-- The task --
Below are records; print only the lines from the line containing "e alespoň 0,1" to the end, both included, reproduced exactly and without the pictures.

(Extracted data Opens)

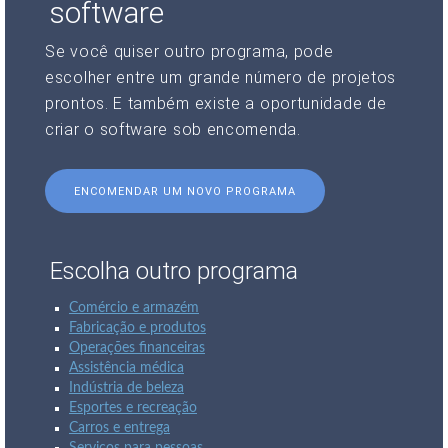
software
Se você quiser outro programa, pode
escolher entre um grande número de projetos
prontos. E também existe a oportunidade de
criar o software sob encomenda.
ENCOMENDAR UM NOVO PROGRAMA
Escolha outro programa
Comércio e armazém
Fabricação e produtos
Operações financeiras
Assistência médica
Indústria de beleza
Esportes e recreação
Carros e entrega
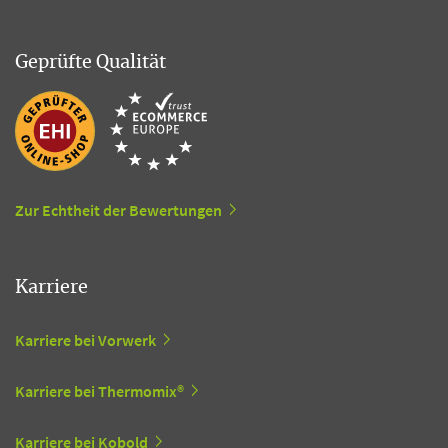
Geprüfte Qualität
Zur Echtheit der Bewertungen
Karriere
Karriere bei Vorwerk
Karriere bei Thermomix®
Karriere bei Kobold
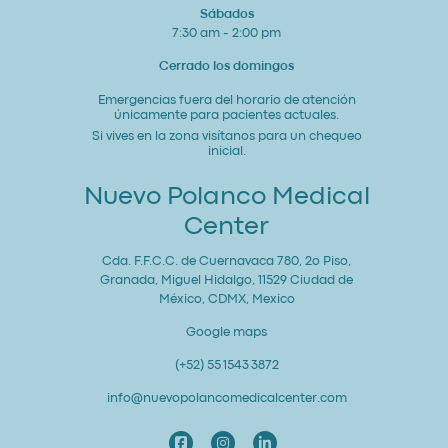
Sábados
7:30 am - 2:00 pm
Cerrado los domingos
Emergencias fuera del horario de atención
únicamente para pacientes actuales.
Si vives en la zona visítanos para un chequeo
inicial.
Nuevo Polanco Medical
Center
Cda. F.F.C.C. de Cuernavaca 780, 2o Piso,
Granada, Miguel Hidalgo, 11529 Ciudad de
México, CDMX, Mexico
Google maps
(+52) 55 1543 3872
info@nuevopolancomedicalcenter.com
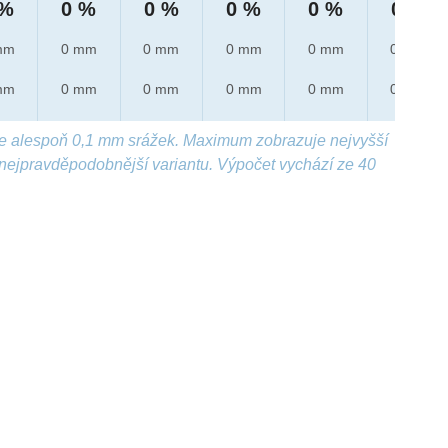
 %
0 %
0 %
0 %
0 %
0 %
mm
0 mm
0 mm
0 mm
0 mm
0 mm
mm
0 mm
0 mm
0 mm
0 mm
0 mm
e alespoň 0,1 mm srážek. Maximum zobrazuje nejvyšší
nejpravděpodobnější variantu. Výpočet vychází ze 40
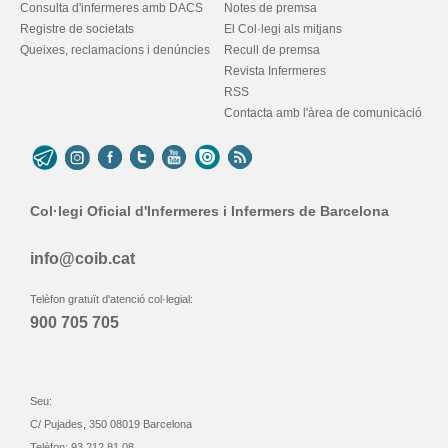
Consulta d'infermeres amb DACS
Notes de premsa
Registre de societats
El Col·legi als mitjans
Queixes, reclamacions i denúncies
Recull de premsa
Revista Infermeres
RSS
Contacta amb l'àrea de comunicació
Col·legi Oficial d'Infermeres i Infermers de Barcelona
info@coib.cat
Telèfon gratuït d'atenció col·legial:
900 705 705
Seu:
C/ Pujades, 350 08019 Barcelona
Telèfon: 93 212 81 08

(Extracted data Closes)

-- Exercise response --
e alespoň 0,1 mm srážek. Maximum zobrazuje nejvyšší
nejpravděpodobnější variantu. Výpočet vychází ze 40
Consulta d'infermeres amb DACS
Notes de premsa
Registre de societats
El Col·legi als mitjans
Queixes, reclamacions i denúncies
Recull de premsa
Revista Infermeres
RSS
Contacta amb l'àrea de comunicació
Col·legi Oficial d'Infermeres i Infermers de Barcelona
info@coib.cat
Telèfon gratuït d'atenció col·legial:
900 705 705
Seu:
C/ Pujades, 350 08019 Barcelona
Telèfon: 93 212 81 08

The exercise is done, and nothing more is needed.